● **The task**
Once the line containing "15: (259, 53, 0.66)" is found in the entries below, reproduce it and every line after it, stopping at and including the line containing "55: (241, 367, 0.76)"; reproduce nothing else, and keep each line exact.
- Opening Delimiter -
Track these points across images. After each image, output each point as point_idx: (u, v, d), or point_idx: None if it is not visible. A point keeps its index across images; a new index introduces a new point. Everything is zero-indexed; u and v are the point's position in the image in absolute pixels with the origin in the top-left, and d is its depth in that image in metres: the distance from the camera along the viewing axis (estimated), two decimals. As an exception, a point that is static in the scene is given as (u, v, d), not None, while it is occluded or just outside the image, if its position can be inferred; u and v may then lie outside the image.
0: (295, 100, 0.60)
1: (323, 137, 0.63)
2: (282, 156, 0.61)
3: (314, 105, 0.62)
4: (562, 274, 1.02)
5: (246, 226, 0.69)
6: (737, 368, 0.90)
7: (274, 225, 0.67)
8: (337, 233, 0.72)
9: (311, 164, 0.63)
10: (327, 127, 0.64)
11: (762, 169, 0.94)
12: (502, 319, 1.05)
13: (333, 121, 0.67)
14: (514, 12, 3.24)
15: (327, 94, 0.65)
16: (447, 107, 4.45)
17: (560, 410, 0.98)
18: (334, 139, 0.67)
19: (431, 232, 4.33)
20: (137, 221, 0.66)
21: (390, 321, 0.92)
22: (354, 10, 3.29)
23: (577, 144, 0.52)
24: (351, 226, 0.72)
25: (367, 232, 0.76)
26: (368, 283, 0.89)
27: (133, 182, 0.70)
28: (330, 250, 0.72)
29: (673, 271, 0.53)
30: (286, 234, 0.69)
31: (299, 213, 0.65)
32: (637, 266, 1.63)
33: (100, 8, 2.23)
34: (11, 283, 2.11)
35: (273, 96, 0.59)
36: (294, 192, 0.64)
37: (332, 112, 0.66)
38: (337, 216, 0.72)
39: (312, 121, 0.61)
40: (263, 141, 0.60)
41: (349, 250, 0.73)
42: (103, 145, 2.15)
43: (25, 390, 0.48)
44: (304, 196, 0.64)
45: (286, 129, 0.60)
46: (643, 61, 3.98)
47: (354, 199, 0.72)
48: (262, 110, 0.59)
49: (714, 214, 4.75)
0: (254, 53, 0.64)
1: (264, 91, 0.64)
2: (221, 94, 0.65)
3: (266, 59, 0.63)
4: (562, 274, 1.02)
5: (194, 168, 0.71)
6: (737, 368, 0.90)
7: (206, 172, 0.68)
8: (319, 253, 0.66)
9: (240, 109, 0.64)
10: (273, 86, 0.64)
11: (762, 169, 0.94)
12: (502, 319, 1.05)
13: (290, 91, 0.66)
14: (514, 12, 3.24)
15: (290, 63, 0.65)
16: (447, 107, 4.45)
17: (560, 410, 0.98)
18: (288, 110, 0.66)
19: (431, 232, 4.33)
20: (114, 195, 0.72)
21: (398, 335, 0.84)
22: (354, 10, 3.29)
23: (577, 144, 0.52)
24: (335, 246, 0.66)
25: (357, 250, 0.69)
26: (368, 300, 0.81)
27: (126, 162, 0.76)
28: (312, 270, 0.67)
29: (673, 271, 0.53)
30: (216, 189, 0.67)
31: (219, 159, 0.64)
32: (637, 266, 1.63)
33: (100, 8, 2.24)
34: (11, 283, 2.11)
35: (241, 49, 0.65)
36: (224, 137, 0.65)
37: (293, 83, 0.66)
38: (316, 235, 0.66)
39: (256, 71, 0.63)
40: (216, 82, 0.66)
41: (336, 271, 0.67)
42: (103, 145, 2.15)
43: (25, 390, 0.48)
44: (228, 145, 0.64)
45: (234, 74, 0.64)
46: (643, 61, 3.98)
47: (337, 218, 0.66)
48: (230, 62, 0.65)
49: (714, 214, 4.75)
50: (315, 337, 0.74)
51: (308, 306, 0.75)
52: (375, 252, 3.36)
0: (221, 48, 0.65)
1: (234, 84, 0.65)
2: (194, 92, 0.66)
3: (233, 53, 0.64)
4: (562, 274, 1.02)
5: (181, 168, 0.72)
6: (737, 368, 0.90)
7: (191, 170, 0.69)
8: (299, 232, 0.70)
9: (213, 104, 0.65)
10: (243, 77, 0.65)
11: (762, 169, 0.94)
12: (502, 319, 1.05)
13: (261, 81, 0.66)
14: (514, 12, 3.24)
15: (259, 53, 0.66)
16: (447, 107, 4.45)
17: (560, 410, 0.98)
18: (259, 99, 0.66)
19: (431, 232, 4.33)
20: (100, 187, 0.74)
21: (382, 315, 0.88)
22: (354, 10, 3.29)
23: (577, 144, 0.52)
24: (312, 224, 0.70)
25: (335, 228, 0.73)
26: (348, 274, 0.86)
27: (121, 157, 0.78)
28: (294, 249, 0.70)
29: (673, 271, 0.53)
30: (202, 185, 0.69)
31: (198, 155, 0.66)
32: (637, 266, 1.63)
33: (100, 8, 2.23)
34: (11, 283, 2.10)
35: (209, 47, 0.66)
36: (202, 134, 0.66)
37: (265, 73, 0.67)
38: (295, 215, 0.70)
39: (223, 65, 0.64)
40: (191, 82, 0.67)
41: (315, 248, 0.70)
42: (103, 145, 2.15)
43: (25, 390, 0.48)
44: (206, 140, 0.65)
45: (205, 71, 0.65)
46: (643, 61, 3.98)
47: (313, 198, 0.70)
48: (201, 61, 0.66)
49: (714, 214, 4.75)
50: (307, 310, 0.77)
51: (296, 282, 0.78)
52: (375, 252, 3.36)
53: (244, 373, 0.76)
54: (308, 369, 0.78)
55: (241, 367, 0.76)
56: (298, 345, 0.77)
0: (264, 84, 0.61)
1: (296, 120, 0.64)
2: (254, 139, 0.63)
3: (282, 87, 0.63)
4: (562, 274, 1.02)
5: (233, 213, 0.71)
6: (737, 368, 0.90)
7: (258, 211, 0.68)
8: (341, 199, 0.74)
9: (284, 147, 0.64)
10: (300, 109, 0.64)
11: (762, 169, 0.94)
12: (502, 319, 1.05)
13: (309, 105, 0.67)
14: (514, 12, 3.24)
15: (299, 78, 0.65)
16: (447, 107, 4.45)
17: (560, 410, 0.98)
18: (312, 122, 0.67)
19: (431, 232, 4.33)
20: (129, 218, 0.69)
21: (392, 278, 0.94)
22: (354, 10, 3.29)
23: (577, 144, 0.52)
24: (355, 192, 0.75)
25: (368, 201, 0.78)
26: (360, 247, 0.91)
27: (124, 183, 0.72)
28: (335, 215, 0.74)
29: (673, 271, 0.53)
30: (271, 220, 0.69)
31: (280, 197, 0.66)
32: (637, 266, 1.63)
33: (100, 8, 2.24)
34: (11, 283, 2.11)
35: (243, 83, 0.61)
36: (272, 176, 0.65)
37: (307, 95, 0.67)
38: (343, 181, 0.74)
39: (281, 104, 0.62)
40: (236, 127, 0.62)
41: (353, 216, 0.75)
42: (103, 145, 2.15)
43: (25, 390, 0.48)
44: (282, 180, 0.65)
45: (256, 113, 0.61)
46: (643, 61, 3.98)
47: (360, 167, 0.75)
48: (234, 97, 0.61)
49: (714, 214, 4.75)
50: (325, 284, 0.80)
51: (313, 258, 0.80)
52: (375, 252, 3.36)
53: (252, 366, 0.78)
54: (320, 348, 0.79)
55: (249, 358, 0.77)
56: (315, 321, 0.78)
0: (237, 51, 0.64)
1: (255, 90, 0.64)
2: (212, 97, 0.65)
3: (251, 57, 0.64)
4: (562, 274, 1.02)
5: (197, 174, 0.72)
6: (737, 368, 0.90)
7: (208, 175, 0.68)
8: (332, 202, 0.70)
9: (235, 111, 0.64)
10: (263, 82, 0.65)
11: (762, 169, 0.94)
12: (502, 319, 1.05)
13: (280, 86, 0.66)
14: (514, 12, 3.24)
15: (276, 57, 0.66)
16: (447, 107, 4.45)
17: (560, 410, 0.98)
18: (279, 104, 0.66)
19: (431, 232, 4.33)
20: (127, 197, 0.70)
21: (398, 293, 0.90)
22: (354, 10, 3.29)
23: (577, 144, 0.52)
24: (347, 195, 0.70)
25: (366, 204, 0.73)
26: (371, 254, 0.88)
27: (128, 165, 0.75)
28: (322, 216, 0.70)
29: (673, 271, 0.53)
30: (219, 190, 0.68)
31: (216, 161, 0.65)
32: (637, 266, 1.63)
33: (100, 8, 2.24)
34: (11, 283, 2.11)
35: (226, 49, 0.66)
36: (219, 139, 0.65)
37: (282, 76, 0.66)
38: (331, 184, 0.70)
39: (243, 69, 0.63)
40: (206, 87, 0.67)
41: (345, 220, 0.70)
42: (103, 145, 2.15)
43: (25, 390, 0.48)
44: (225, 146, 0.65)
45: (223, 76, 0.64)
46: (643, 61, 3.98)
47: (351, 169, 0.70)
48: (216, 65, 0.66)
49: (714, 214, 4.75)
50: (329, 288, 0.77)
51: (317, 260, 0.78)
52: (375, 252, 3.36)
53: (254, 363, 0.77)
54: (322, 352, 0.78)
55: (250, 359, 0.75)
- Closing Delimiter -
● **Response**
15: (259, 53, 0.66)
16: (447, 107, 4.45)
17: (560, 410, 0.98)
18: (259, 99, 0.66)
19: (431, 232, 4.33)
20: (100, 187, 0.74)
21: (382, 315, 0.88)
22: (354, 10, 3.29)
23: (577, 144, 0.52)
24: (312, 224, 0.70)
25: (335, 228, 0.73)
26: (348, 274, 0.86)
27: (121, 157, 0.78)
28: (294, 249, 0.70)
29: (673, 271, 0.53)
30: (202, 185, 0.69)
31: (198, 155, 0.66)
32: (637, 266, 1.63)
33: (100, 8, 2.23)
34: (11, 283, 2.10)
35: (209, 47, 0.66)
36: (202, 134, 0.66)
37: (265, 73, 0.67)
38: (295, 215, 0.70)
39: (223, 65, 0.64)
40: (191, 82, 0.67)
41: (315, 248, 0.70)
42: (103, 145, 2.15)
43: (25, 390, 0.48)
44: (206, 140, 0.65)
45: (205, 71, 0.65)
46: (643, 61, 3.98)
47: (313, 198, 0.70)
48: (201, 61, 0.66)
49: (714, 214, 4.75)
50: (307, 310, 0.77)
51: (296, 282, 0.78)
52: (375, 252, 3.36)
53: (244, 373, 0.76)
54: (308, 369, 0.78)
55: (241, 367, 0.76)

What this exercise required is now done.